SOURCE MATERIAL

---+---

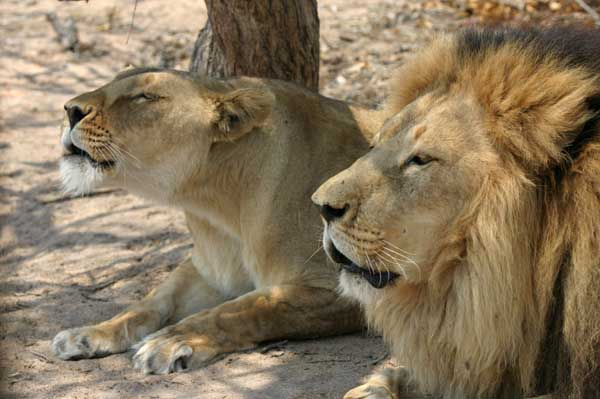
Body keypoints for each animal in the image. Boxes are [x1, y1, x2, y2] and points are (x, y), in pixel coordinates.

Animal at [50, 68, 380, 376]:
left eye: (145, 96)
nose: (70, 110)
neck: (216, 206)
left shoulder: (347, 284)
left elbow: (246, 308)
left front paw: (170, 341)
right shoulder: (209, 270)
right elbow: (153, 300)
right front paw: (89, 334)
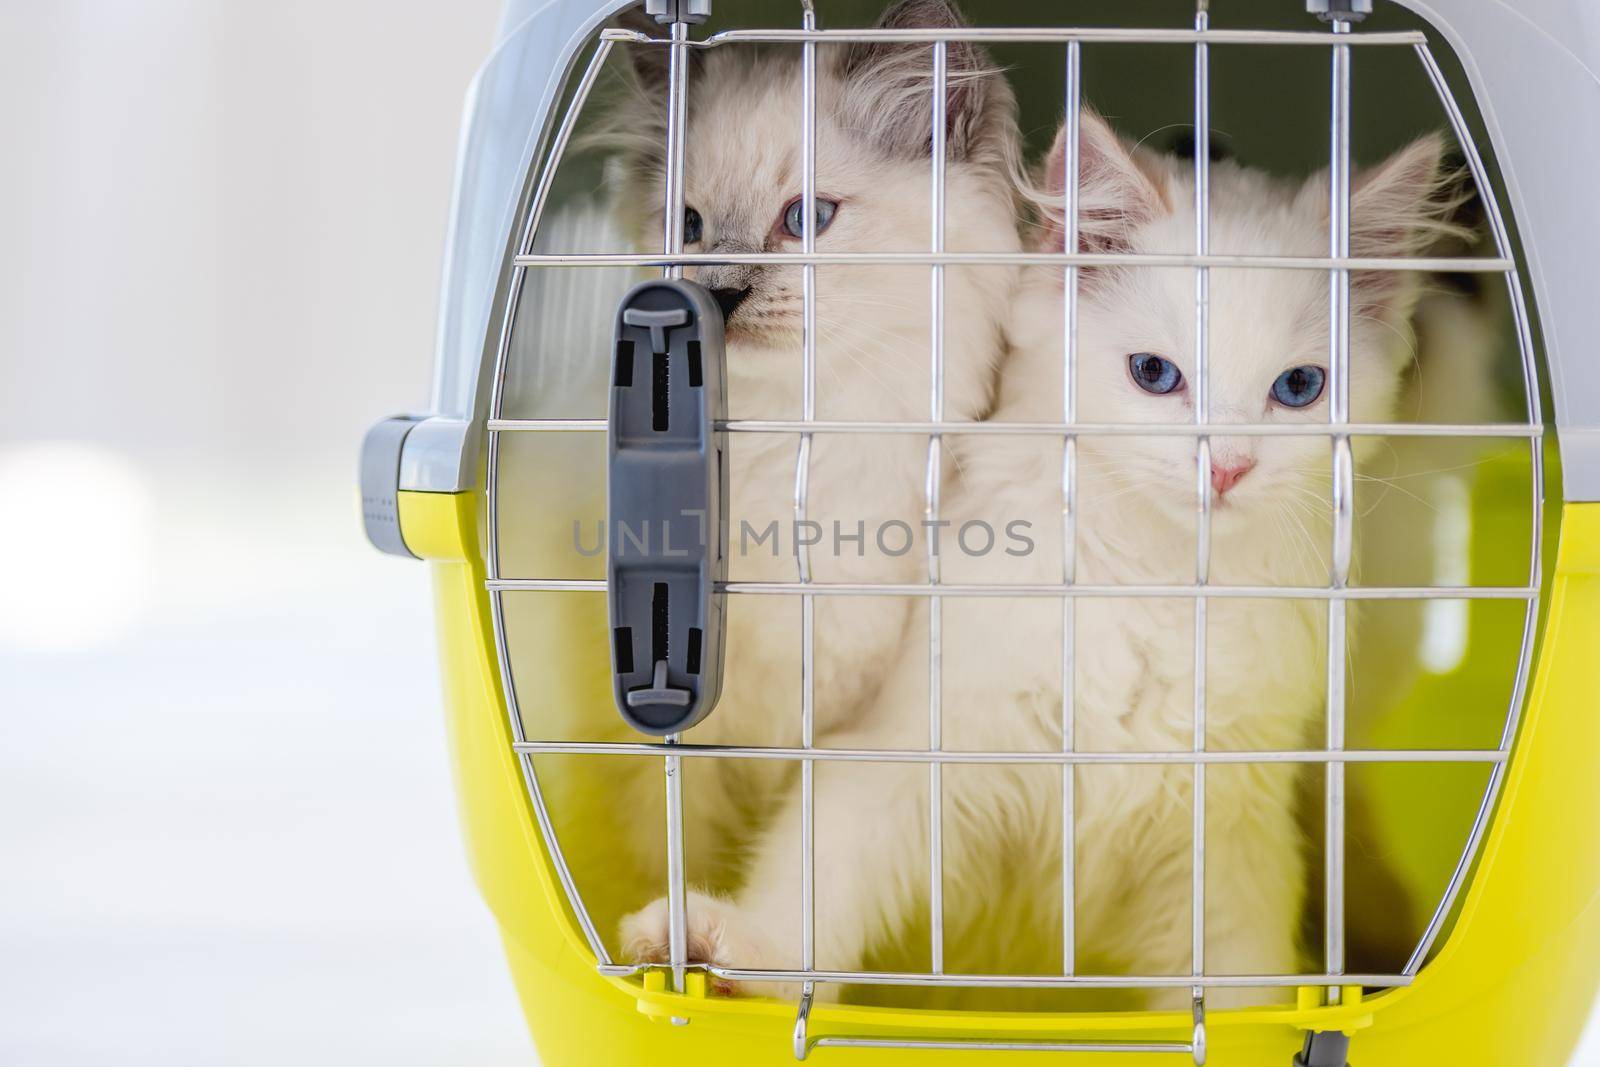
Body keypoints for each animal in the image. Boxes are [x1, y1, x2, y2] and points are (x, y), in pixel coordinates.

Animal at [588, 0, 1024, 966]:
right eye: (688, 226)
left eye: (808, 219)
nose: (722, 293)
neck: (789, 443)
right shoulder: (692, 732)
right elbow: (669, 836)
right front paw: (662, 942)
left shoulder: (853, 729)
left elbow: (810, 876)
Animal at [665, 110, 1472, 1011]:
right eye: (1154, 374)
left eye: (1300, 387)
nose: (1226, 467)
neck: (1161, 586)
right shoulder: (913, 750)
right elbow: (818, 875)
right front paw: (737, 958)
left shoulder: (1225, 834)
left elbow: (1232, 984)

---+---

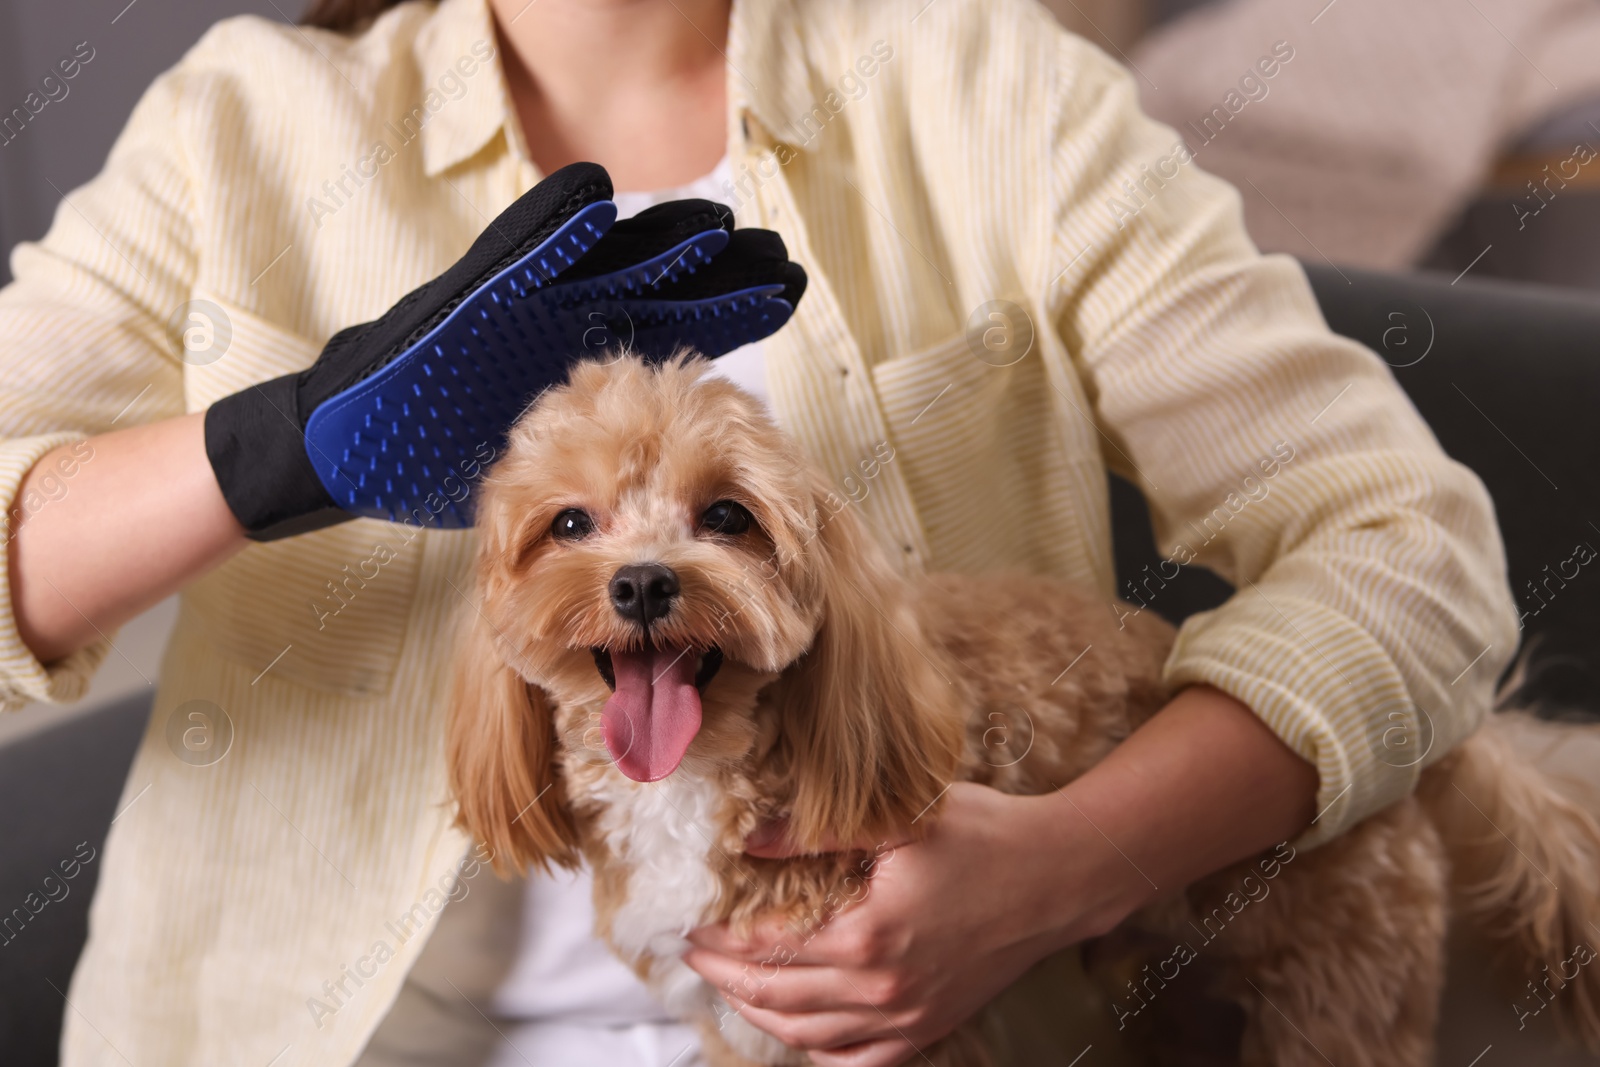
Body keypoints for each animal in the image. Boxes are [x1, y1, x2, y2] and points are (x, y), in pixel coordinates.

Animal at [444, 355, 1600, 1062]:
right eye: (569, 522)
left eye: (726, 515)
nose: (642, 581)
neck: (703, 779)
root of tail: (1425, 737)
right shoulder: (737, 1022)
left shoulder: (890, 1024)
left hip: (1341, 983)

---+---

TASK DIRECTIONS
Wherever the string "elbow" appears in the records, copy the whole line.

TASK RESPONSE
left elbow: (246, 308)
right elbow: (153, 300)
right elbow: (669, 836)
left elbow: (810, 876)
right elbow: (818, 875)
left elbow: (1232, 984)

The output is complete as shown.